L’existence de modèles universels pour décrire la syntaxe des langues a longtemps été débattue. L’apparition de ressources comme le World Atlas of Language Structures et les corpus des Universal Dependencies rend possible l’étude d’une grammaire universelle pour l’analyse syntaxique en dépendances. Notre travail se concentre sur l’étude de différentes représentations des langues dans des systèmes multilingues appris sur des corpus arborés de 37 langues. Nos tests d’analyse syntaxique montrent que représenter la langue dont est issu chaque mot permet d’obtenir de meilleurs résultats qu’en cas d’un apprentissage sur une simple concaténation des langues. En revanche, l’utilisation d’un vecteur pour représenter la langue ne permet pas une amélioration évidente des résultats dans le cas d’une langue n’ayant pas du tout de données d’apprentissage.

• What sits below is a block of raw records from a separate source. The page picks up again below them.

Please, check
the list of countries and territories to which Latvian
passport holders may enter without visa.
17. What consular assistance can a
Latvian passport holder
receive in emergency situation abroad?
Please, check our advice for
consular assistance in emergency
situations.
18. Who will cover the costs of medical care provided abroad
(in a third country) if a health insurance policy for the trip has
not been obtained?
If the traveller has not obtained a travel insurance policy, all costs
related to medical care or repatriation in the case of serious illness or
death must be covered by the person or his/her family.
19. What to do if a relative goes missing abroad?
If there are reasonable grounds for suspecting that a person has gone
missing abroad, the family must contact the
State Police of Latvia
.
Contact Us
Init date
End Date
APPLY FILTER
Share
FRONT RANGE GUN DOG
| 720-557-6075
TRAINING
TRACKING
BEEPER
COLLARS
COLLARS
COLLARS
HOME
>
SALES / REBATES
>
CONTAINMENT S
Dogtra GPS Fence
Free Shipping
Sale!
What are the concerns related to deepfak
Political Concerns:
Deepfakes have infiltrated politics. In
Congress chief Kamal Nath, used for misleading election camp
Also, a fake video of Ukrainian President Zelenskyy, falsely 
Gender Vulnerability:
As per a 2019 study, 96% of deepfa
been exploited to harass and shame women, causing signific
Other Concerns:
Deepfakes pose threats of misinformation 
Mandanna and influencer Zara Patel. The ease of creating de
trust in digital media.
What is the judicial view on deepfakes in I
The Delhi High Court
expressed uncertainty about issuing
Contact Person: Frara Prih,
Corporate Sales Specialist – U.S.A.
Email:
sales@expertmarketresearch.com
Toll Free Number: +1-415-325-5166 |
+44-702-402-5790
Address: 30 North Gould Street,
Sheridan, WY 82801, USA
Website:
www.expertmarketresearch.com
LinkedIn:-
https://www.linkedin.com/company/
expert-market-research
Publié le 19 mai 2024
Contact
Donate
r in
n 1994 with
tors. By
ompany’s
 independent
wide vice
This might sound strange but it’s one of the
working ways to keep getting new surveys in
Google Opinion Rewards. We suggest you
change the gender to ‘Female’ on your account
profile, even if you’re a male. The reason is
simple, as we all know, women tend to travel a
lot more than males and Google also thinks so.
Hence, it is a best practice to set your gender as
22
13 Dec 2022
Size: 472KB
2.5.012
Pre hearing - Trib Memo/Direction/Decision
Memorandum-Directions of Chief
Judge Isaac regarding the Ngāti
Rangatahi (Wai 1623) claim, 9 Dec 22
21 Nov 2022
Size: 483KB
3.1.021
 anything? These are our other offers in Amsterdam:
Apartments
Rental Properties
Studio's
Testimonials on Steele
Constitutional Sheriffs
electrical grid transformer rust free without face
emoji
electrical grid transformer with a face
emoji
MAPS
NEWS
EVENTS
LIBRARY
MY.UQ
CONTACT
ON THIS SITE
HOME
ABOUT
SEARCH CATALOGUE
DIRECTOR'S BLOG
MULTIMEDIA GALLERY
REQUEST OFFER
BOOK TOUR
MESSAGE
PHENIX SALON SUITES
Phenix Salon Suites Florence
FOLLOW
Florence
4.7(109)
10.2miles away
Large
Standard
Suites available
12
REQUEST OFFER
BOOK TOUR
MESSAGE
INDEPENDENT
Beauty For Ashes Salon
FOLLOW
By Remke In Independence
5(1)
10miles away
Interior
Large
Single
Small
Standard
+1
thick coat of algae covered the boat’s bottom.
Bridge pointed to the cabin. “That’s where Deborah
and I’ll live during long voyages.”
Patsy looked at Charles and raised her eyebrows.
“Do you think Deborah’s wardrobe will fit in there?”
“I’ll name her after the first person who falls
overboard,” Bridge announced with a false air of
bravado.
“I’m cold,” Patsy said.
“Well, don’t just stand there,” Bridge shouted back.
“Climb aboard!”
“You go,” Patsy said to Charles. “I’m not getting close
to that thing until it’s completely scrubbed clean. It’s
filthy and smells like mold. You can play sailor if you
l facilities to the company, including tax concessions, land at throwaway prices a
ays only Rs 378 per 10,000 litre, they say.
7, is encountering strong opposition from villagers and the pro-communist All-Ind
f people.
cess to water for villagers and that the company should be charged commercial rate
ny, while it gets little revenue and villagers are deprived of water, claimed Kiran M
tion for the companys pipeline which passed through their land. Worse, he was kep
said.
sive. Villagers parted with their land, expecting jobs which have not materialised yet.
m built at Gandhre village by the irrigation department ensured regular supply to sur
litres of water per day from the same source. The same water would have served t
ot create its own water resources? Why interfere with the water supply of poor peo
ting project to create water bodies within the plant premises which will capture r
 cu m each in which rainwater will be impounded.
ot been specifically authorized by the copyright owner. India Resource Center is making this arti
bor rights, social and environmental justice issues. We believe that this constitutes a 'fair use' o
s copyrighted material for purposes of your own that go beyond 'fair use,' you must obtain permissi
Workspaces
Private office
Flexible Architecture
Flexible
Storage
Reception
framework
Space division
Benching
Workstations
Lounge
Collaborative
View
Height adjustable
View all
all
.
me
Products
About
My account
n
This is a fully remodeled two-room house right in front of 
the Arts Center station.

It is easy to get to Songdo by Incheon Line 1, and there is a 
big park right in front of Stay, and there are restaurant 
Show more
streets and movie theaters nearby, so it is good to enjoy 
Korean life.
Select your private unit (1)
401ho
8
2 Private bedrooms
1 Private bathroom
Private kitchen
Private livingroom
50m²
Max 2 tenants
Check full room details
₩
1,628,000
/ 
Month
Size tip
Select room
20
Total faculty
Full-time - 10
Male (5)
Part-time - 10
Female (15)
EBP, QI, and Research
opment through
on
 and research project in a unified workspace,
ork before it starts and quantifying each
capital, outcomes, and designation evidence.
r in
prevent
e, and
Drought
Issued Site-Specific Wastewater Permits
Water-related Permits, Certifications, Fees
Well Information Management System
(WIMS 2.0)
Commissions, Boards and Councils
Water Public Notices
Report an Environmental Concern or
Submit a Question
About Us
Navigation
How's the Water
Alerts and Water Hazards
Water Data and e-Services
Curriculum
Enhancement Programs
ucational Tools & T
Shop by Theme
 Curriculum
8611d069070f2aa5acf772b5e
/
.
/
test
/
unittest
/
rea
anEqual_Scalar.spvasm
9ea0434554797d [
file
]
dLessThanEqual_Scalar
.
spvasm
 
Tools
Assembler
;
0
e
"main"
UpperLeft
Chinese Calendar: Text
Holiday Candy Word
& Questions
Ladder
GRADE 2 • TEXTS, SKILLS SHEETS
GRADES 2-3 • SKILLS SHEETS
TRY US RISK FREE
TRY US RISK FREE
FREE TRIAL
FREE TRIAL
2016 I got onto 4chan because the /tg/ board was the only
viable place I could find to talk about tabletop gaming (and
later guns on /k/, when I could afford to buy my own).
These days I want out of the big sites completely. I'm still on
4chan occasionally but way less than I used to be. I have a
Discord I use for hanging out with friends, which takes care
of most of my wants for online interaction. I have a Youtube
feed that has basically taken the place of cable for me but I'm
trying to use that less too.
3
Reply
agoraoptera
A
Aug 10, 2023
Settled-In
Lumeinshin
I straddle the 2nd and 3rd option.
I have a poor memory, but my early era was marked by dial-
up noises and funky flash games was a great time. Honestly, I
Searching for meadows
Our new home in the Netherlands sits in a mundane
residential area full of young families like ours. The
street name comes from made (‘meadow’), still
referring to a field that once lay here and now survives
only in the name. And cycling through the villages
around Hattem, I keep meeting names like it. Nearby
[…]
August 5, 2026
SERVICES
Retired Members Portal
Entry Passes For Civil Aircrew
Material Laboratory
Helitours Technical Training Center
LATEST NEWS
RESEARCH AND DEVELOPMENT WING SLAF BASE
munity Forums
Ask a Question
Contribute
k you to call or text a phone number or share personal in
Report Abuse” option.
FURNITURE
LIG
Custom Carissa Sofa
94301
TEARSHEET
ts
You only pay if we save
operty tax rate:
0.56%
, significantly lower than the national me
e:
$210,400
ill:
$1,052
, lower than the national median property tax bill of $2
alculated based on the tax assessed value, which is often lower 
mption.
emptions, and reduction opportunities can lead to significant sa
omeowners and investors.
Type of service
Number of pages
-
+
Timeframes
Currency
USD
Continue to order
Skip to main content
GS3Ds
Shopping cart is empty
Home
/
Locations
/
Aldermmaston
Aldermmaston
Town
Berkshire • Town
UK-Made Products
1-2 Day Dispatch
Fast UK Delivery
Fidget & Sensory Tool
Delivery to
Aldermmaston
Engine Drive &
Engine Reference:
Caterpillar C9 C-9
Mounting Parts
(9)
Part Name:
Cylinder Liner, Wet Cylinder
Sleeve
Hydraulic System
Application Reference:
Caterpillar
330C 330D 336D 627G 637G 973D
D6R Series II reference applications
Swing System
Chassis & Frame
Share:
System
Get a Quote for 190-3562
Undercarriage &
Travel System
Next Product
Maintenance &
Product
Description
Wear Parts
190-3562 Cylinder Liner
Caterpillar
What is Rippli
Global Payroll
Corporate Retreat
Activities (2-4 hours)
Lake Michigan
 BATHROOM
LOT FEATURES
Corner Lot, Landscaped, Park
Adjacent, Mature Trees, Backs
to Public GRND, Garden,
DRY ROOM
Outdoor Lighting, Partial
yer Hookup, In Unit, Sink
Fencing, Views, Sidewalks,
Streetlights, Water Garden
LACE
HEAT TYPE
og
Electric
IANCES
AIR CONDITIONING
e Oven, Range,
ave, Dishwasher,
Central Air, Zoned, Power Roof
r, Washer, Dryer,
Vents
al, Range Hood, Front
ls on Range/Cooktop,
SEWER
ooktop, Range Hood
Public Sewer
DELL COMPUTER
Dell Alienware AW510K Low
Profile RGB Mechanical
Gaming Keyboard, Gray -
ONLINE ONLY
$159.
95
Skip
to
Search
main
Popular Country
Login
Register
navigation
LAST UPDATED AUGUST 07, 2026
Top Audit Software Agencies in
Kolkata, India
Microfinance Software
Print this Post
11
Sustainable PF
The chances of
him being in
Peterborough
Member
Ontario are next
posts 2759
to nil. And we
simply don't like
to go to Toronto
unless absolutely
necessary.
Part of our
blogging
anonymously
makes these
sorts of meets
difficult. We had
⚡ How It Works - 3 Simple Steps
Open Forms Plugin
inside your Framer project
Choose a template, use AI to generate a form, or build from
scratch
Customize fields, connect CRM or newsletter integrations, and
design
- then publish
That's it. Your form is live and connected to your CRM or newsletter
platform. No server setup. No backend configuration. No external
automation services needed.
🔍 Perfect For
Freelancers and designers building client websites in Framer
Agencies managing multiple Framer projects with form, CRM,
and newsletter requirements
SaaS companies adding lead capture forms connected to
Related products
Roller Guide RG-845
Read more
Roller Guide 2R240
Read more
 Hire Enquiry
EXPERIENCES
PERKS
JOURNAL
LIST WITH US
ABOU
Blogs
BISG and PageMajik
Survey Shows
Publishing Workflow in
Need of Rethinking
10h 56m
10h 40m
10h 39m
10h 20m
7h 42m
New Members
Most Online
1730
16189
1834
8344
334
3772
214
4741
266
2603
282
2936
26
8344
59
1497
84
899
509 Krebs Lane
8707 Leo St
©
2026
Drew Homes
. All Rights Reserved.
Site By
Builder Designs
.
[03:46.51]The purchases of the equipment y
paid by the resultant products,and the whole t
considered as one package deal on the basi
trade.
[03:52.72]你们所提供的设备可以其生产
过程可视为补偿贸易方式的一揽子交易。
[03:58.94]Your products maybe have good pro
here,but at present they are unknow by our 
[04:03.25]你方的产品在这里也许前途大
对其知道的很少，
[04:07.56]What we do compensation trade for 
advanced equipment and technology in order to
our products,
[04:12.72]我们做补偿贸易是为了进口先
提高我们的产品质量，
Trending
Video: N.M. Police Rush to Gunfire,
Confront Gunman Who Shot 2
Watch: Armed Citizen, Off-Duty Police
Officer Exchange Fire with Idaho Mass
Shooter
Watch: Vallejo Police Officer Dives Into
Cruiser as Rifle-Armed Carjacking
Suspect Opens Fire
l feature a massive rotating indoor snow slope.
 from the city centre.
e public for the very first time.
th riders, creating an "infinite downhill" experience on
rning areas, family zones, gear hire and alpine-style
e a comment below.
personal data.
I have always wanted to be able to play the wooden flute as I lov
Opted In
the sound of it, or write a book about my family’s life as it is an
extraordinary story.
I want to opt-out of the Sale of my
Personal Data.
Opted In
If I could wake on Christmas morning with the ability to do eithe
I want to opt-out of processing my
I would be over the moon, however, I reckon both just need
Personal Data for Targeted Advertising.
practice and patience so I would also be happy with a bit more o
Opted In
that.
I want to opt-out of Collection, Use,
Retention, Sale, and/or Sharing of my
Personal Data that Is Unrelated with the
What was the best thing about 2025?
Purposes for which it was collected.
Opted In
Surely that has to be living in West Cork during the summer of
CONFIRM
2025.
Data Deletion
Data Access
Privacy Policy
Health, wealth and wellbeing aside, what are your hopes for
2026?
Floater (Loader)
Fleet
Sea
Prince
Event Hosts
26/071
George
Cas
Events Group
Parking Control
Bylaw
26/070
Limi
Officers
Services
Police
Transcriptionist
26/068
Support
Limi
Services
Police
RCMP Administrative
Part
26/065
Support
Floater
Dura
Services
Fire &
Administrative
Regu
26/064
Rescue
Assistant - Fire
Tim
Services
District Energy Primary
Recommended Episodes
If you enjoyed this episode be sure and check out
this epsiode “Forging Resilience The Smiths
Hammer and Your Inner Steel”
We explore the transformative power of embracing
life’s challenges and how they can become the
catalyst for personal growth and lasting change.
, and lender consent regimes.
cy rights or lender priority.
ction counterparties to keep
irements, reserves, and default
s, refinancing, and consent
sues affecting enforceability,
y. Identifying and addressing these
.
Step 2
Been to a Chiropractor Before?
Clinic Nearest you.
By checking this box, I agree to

Veyn at PARSEME Shared Task 2018: Recurrent Neural Networks for VMWE Identification
Nicolas Zampieri | Manon Scholivet | Carlos Ramisch | Benoit Favre
Proceedings of the Joint Workshop on Linguistic Annotation, Multiword Expressions and Constructions (LAW-MWE-CxG-2018)

This paper describes the Veyn system, submitted to the closed track of the PARSEME Shared Task 2018 on automatic identification of verbal multiword expressions (VMWEs). Veyn is based on a sequence tagger using recurrent neural networks. We represent VMWEs using a variant of the begin-inside-outside encoding scheme combined with the VMWE category tag. In addition to the system description, we present development experiments to determine the best tagging scheme. Veyn is freely available, covers 19 languages, and was ranked ninth (MWE-based) and eight (Token-based) among 13 submissions, considering macro-averaged F1 across languages.


Identification of Ambiguous Multiword Expressions Using Sequence Models and Lexical Resources
Manon Scholivet | Carlos Ramisch
Proceedings of the 13th Workshop on Multiword Expressions (MWE 2017)

We present a simple and efficient tagger capable of identifying highly ambiguous multiword expressions (MWEs) in French texts. It is based on conditional random fields (CRF), using local context information as features. We show that this approach can obtain results that, in some cases, approach more sophisticated parser-based MWE identification methods without requiring syntactic trees from a treebank. Moreover, we study how well the CRF can take into account external information coming from a lexicon.